Total number of threads corresponding to launch configuration

Hi, I’ve been profiling our ray-tracing kernel with Nsight Compute and I have some difficulties parsing the readings related to ‘Launch Statistics’ metrics.

That is, I tried shuffling the order of my launch dimensions to test how it affects the performance of the kernel, and Nsight Compute reported a noticeably different total number of threads, launched to process the kernel.

Let’s assume I have a [dim_x, dim_y, dim_z] launch configuration. Nsight reported a total number of (dim_xdim_ydim_z) threads, with a block size of 64 threads. Shuffling the order to, e.g., [dim_z, dim_y, dim_x] results in a larger number of threads, still with a block size of 64.

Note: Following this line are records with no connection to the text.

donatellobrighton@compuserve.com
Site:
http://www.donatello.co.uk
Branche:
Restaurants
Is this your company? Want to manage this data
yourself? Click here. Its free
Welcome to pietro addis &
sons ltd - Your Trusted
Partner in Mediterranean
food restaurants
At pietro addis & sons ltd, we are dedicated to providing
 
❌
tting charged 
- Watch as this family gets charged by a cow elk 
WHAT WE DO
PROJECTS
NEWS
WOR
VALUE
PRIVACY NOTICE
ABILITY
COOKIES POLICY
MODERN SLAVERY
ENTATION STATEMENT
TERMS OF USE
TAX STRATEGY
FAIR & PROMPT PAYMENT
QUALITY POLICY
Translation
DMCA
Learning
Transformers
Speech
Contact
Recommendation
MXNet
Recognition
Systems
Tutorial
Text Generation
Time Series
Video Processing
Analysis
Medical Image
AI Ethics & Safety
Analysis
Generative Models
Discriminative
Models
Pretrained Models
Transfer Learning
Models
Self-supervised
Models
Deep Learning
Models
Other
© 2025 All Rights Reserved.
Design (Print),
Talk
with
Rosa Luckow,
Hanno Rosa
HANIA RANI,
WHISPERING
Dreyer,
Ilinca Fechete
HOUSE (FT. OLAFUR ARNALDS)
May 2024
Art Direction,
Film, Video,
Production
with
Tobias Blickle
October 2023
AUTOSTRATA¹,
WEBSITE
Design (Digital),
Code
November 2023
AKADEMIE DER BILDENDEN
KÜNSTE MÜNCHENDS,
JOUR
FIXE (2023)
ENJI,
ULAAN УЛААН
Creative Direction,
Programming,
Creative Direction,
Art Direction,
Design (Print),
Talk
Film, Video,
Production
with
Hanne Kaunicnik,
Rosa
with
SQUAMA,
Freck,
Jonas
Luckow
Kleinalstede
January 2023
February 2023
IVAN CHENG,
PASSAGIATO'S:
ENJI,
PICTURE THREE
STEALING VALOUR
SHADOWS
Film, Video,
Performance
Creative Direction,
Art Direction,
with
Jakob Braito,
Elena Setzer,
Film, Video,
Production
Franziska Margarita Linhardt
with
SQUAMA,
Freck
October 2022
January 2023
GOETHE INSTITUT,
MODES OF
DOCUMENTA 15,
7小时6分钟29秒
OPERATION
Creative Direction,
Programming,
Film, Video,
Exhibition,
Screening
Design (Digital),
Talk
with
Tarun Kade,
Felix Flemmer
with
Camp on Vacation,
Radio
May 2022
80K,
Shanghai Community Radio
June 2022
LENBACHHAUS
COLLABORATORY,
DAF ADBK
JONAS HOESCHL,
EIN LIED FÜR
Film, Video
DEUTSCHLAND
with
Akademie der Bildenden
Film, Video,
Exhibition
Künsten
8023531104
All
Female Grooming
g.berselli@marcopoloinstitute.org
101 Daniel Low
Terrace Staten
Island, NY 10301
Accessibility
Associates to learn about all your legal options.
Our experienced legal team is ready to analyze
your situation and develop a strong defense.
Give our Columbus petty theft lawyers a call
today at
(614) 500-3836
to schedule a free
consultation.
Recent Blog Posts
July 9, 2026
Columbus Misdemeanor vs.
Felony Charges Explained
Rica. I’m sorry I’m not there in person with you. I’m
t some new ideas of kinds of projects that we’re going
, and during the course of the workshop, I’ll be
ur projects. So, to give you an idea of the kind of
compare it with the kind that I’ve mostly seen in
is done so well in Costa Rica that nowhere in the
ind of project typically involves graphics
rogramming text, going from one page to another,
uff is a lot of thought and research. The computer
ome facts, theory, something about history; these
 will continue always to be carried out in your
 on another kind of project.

The former launch configuration is quite a bit faster, which I initially attributed to reduced thread divergence (number of various instructions issued during the execution of the kernel was reduced substantially, according to Nsight Compute). But now I am wondering if it has anything to do with these extra threads that pop up for the latter configuration.

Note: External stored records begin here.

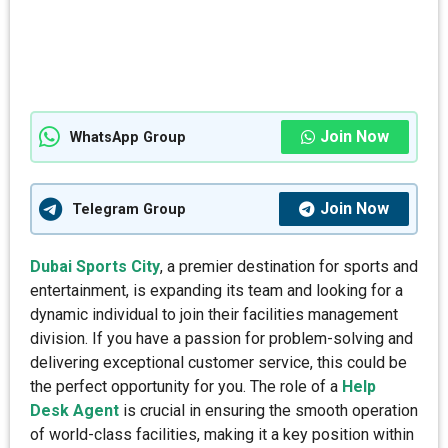
Join Now
WhatsApp Group
Join Now
Telegram Group
Dubai Sports City
, a premier destination for sports and
entertainment, is expanding its team and looking for a
dynamic individual to join their facilities management
division. If you have a passion for problem-solving and
delivering exceptional customer service, this could be
the perfect opportunity for you. The role of a
Help
Desk Agent
is crucial in ensuring the smooth operation
of world-class facilities, making it a key position within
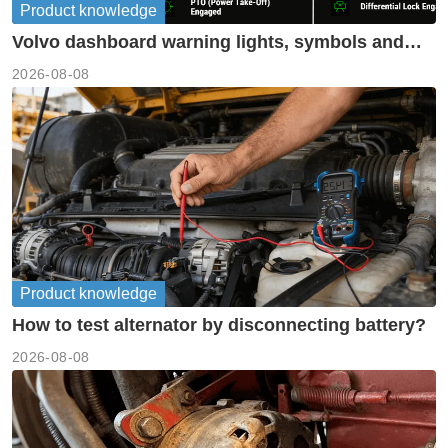
Product knowledge
Volvo dashboard warning lights, symbols and
meanings guide
2026-08-08
Product knowledge
How to test alternator by disconnecting battery?
2026-08-08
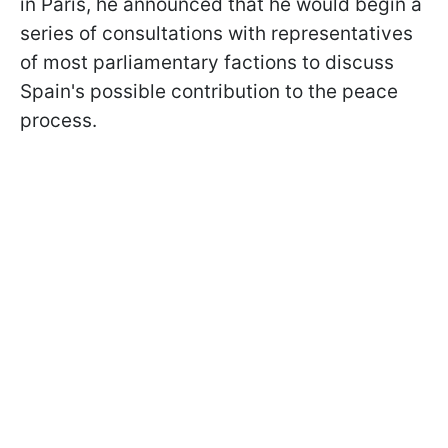
in Paris, he announced that he would begin a
series of consultations with representatives
of most parliamentary factions to discuss
Spain's possible contribution to the peace
process.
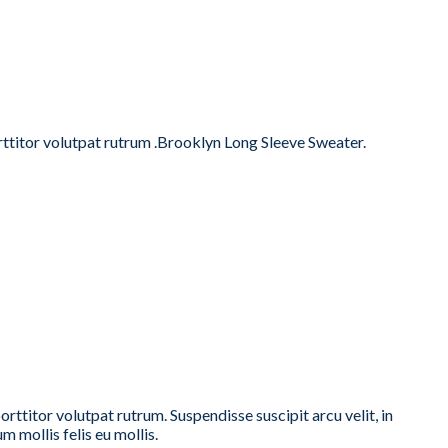
orttitor volutpat rutrum .Brooklyn Long Sleeve Sweater.
ttitor volutpat rutrum. Suspendisse suscipit arcu velit, in
m mollis felis eu mollis.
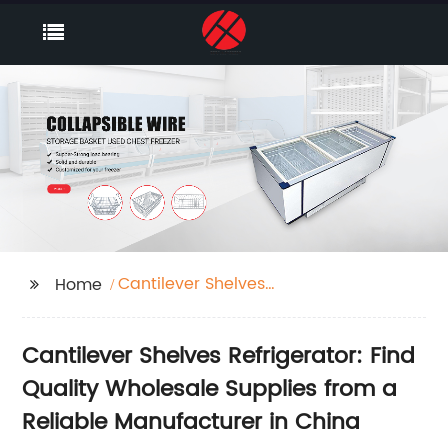
Cantilever Shelves
Home
Refrigerator
Cantilever Shelves Refrigerator: Find
Quality Wholesale Supplies from a
Reliable Manufacturer in China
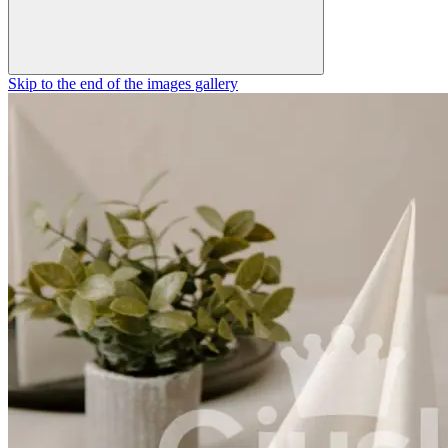
Skip to the end of the images gallery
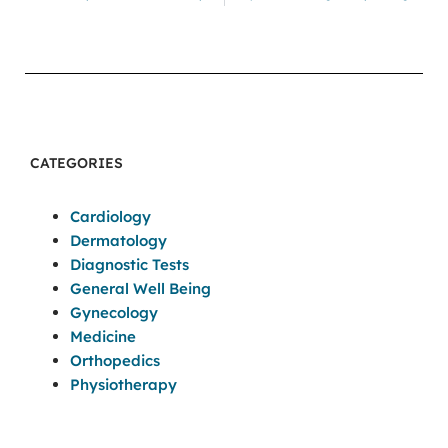
CATEGORIES
Cardiology
Dermatology
Diagnostic Tests
General Well Being
Gynecology
Medicine
Orthopedics
Physiotherapy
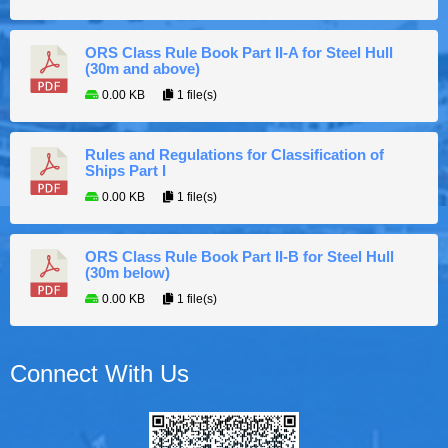
ORS Class Rule Book Part II-A for Steel Hull
(30m and above)
0.00 KB
1 file(s)
Rules and Regulations for Classification of
Ships Part I
0.00 KB
1 file(s)
ORS Class Rule Book Part II-B for Steel Hull
(30m below)
0.00 KB
1 file(s)
Connect With Us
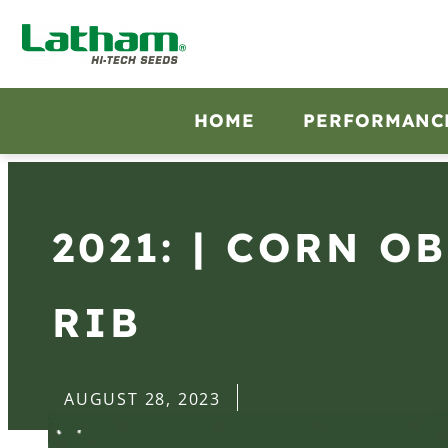
HOME
PERFORMANC
2021: | CORN O
RIB
AUGUST 28, 2023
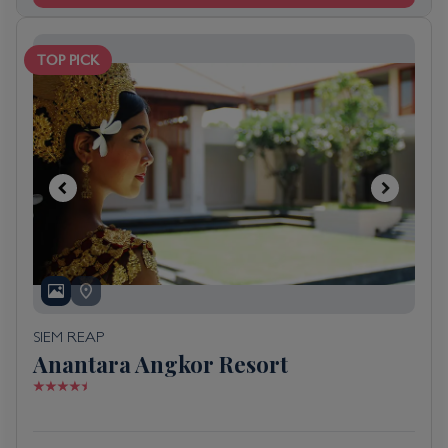
TOP PICK
SIEM REAP
Anantara Angkor Resort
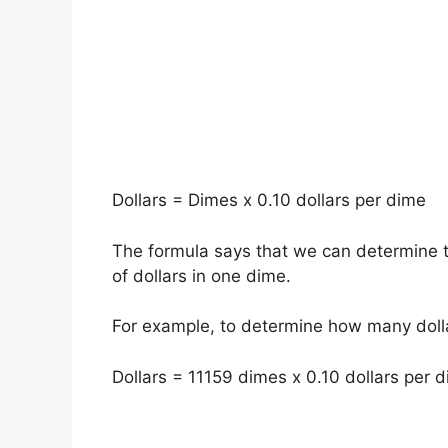
Dollars = Dimes x 0.10 dollars per dime
The formula says that we can determine t
of dollars in one dime.
For example, to determine how many dolla
Dollars = 11159 dimes x 0.10 dollars per d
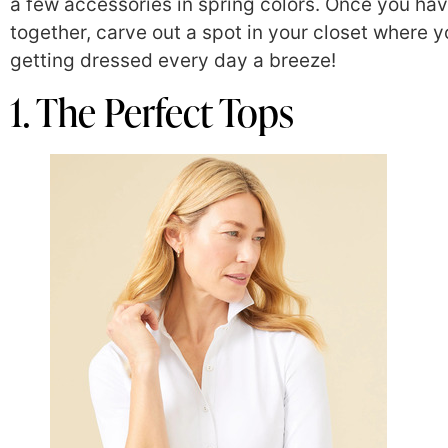
a few accessories in spring colors. Once you ha
together, carve out a spot in your closet where y
getting dressed every day a breeze!
1. The Perfect Tops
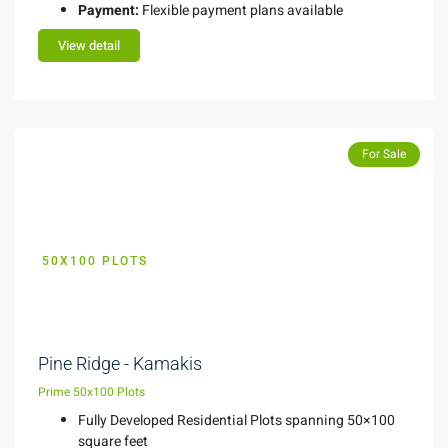
Payment:
Flexible payment plans available
View detail
Featured
For Sale
50X100 PLOTS
KES 1.75M
Pine Ridge - Kamakis
Prime 50x100 Plots
Fully Developed Residential Plots spanning 50×100
square feet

Where do these extra threads come from?
Are these dummy threads, or they do anything, and thus could be responsible for the elevated number of issued instructions for the second configuration?

EDIT: I am using Optix 6.0, driver 436.30

How are you launching exactly in both cases? Using rtContextLaunch3D()?

The launch size should be exactly the product of the launch dimensions, no more, no less.